Task item: Each line below containing the word "Informationen" needs to be shown.

Records from a collection:
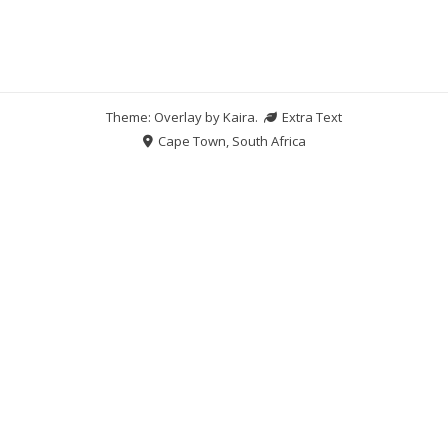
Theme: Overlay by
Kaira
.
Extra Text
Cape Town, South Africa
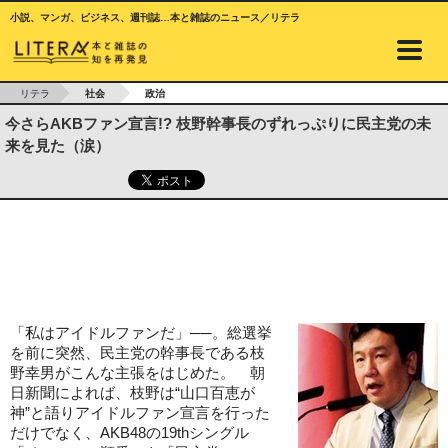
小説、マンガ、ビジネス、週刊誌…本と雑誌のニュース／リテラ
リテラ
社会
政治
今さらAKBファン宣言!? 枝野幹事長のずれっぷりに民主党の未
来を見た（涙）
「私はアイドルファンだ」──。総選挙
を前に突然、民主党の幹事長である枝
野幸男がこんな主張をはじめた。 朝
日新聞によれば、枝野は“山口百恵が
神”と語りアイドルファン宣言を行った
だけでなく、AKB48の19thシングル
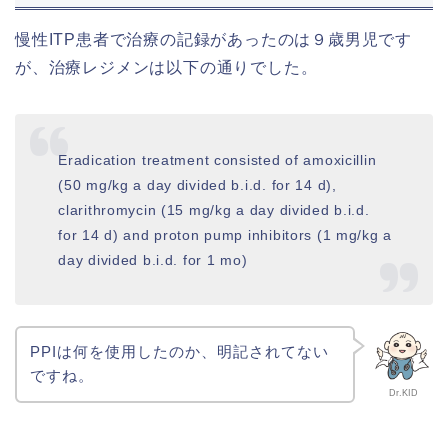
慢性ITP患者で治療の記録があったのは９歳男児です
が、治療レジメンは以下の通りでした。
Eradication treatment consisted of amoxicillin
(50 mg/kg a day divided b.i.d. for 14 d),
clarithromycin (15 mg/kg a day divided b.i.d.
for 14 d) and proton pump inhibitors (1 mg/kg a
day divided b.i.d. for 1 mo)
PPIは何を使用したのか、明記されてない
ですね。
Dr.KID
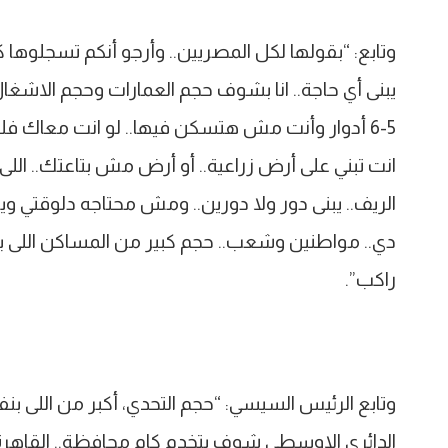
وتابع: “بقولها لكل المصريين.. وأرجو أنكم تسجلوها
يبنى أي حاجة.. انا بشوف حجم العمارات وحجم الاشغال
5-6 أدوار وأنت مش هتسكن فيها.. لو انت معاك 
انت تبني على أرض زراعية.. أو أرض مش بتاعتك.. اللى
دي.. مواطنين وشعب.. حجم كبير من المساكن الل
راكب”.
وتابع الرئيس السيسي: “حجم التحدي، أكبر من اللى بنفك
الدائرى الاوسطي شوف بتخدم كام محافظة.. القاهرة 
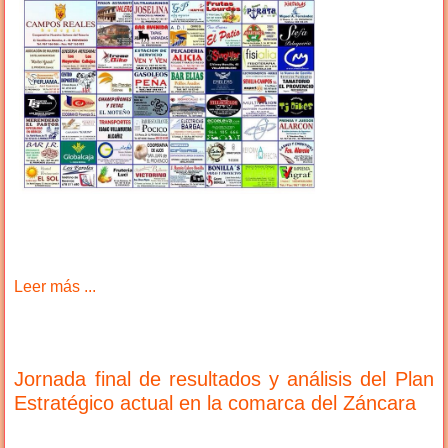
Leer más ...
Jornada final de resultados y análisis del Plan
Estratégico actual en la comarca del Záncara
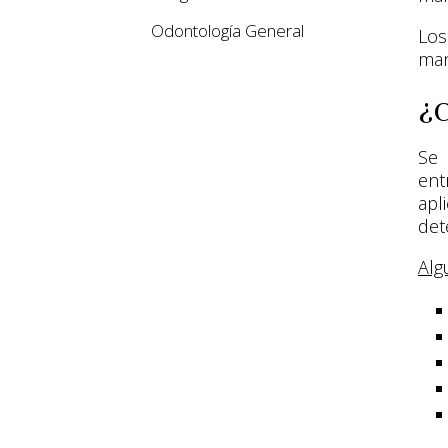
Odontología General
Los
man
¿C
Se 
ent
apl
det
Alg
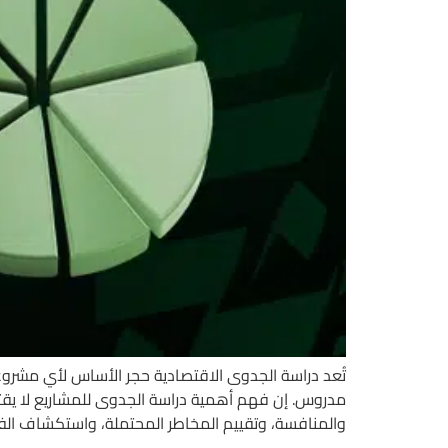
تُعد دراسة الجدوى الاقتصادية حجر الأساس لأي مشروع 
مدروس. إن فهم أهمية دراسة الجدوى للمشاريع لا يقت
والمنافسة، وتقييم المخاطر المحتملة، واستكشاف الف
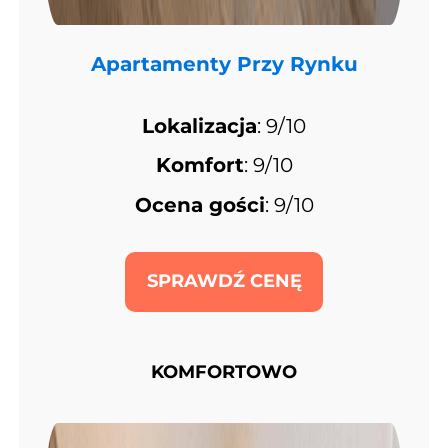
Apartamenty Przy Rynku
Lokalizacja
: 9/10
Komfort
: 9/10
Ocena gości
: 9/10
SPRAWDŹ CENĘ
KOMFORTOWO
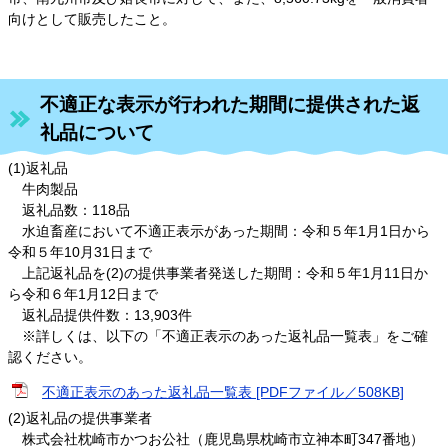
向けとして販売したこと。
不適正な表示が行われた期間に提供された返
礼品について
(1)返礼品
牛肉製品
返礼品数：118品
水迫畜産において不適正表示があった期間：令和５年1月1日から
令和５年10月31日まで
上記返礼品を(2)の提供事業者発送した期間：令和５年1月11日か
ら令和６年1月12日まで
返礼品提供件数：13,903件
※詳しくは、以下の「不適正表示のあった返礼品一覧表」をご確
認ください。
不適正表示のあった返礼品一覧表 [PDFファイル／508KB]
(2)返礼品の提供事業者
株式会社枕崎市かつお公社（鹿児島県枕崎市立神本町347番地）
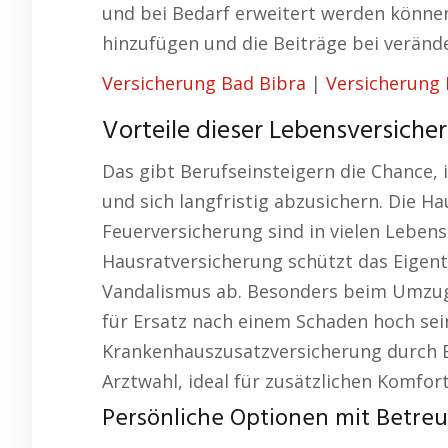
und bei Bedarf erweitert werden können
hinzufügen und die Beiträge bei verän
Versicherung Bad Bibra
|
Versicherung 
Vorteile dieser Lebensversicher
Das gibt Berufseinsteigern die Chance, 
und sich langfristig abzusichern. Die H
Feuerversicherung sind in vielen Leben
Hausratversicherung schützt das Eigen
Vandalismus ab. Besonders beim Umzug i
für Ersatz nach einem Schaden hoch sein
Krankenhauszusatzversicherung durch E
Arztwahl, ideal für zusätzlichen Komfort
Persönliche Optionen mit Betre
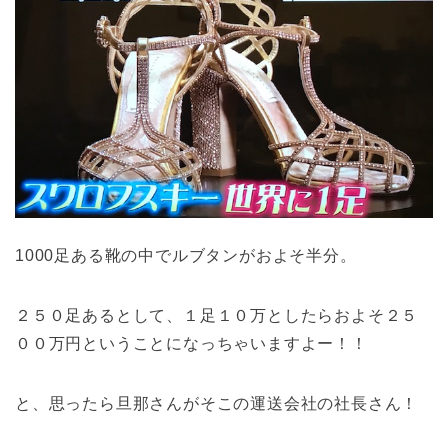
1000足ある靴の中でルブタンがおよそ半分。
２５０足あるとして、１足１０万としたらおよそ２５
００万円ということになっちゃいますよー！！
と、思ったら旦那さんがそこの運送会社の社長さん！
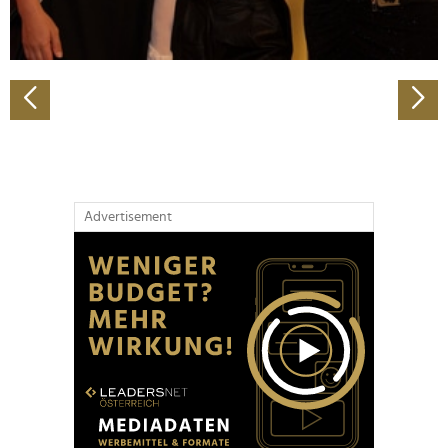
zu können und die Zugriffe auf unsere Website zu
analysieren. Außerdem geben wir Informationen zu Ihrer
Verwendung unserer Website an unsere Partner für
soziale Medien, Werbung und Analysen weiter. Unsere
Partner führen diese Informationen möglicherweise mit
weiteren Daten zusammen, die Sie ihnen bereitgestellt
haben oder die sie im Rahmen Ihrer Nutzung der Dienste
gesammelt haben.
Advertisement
* * *
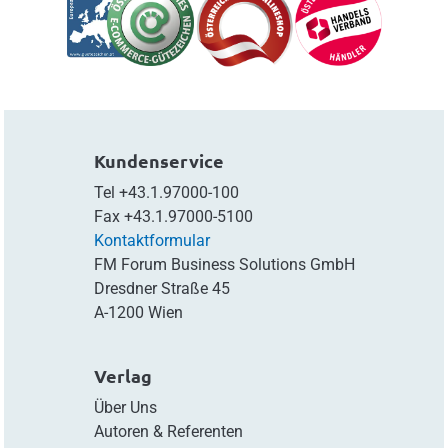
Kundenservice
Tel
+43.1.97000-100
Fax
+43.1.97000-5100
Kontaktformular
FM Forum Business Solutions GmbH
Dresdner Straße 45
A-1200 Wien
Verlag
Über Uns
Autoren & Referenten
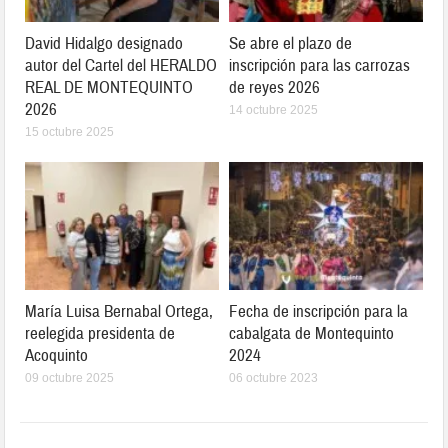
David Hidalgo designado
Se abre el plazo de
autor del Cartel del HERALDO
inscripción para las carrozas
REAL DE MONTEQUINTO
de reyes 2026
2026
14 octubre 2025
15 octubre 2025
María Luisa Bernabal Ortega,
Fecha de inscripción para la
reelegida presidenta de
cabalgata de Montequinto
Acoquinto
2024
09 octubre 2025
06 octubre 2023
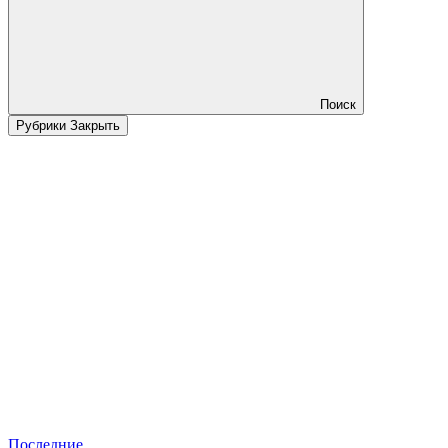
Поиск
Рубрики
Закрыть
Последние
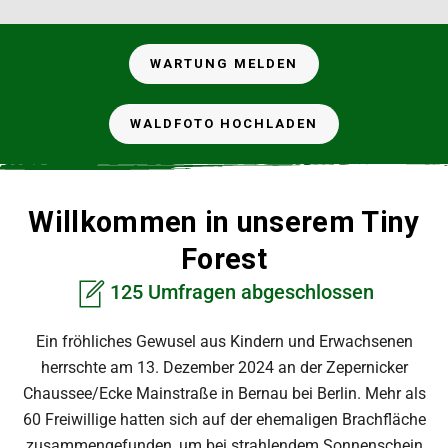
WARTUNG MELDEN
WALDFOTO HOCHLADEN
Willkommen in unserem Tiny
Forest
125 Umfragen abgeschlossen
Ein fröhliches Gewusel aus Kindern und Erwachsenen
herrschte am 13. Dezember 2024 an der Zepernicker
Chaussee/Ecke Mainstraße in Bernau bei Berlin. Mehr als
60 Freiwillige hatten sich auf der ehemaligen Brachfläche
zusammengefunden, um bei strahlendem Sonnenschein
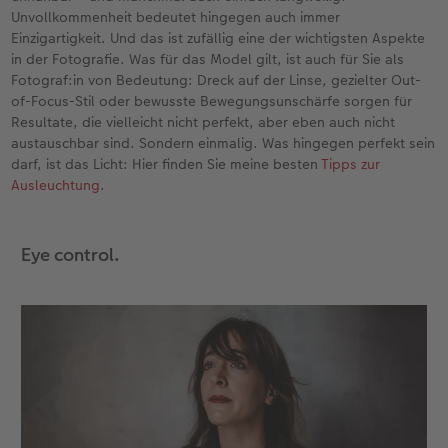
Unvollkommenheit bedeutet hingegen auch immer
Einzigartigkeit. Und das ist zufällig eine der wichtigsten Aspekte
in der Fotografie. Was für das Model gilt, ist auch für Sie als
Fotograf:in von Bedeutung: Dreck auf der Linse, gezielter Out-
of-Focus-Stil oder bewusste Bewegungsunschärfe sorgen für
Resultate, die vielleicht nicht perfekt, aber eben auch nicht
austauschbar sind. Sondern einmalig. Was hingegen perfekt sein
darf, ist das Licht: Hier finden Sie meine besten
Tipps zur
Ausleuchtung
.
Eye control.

Solution to this exercise:
analysieren. Außerdem geben wir Informationen zu Ihrer
Partner führen diese Informationen möglicherweise mit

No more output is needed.